--- EXERCISE PASSAGE Enclosed Below ---

From the EHP sequence, we know that these two are the only possible scenarios. Indeed, we have a long exact sequence $$ \pi_{2n+2}(S^{2n+1}) \cong \mathbb{Z}/2\overset{P}{\to} \pi_{2n}(S^n) \overset{E}{\to} \pi_{2n+1}(S^{n+1}) \overset{H}{\to}\pi_{2n+1}(S^{2n+1}) \cong \mathbb{Z}. $$ Since $H$ kills of all torsion, one sees that the map $E$ necessarily surjects onto the finite part of $\pi_{2n+1}(S^{n+1})$. So the two cases boil down to whether or not $P$ is the zero map. What we observed was that it is zero iff $n \equiv 3 \pmod 4$, up to $n = 19$.

--- End of Enclosed EXERCISE PASSAGE ---

> _PROBLEM REQUIREMENTS_
For each statement below, say yes or no to whether the passage on the EHP sequence agrees with it, and quote the words of the passage that decide it. (a) The passage allows for more than two possible scenarios. (b) The map $E$ must surject onto the finite part of $\pi_{2n+1}(S^{n+1})$. (c) The observation was that $P$ is zero exactly when $n \equiv 1 \pmod 4$.

--- DATA BLOCK Enclosed Below ---

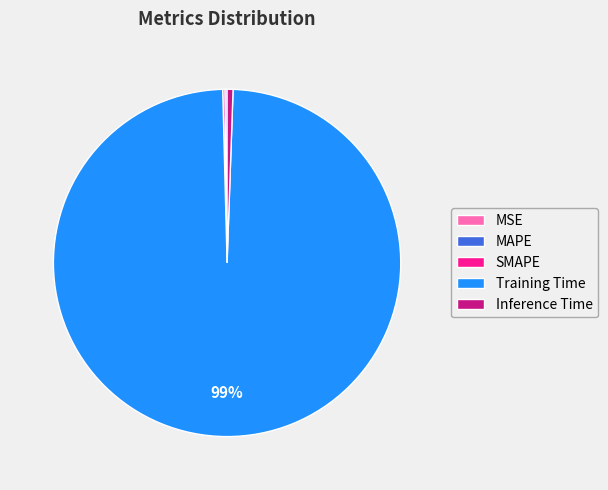

To the nearest percent, what percentage of the pie is Inference Time?

1%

--- End of Enclosed DATA BLOCK ---

> _TASK SOLUTION_
(a) No: "these two are the only possible scenarios"
(b) Yes: "the map $E$ necessarily surjects onto the finite part of $\pi_{2n+1}(S^{n+1})$"
(c) No: "it is zero iff $n \equiv 3 \pmod 4$, up to $n = 19$"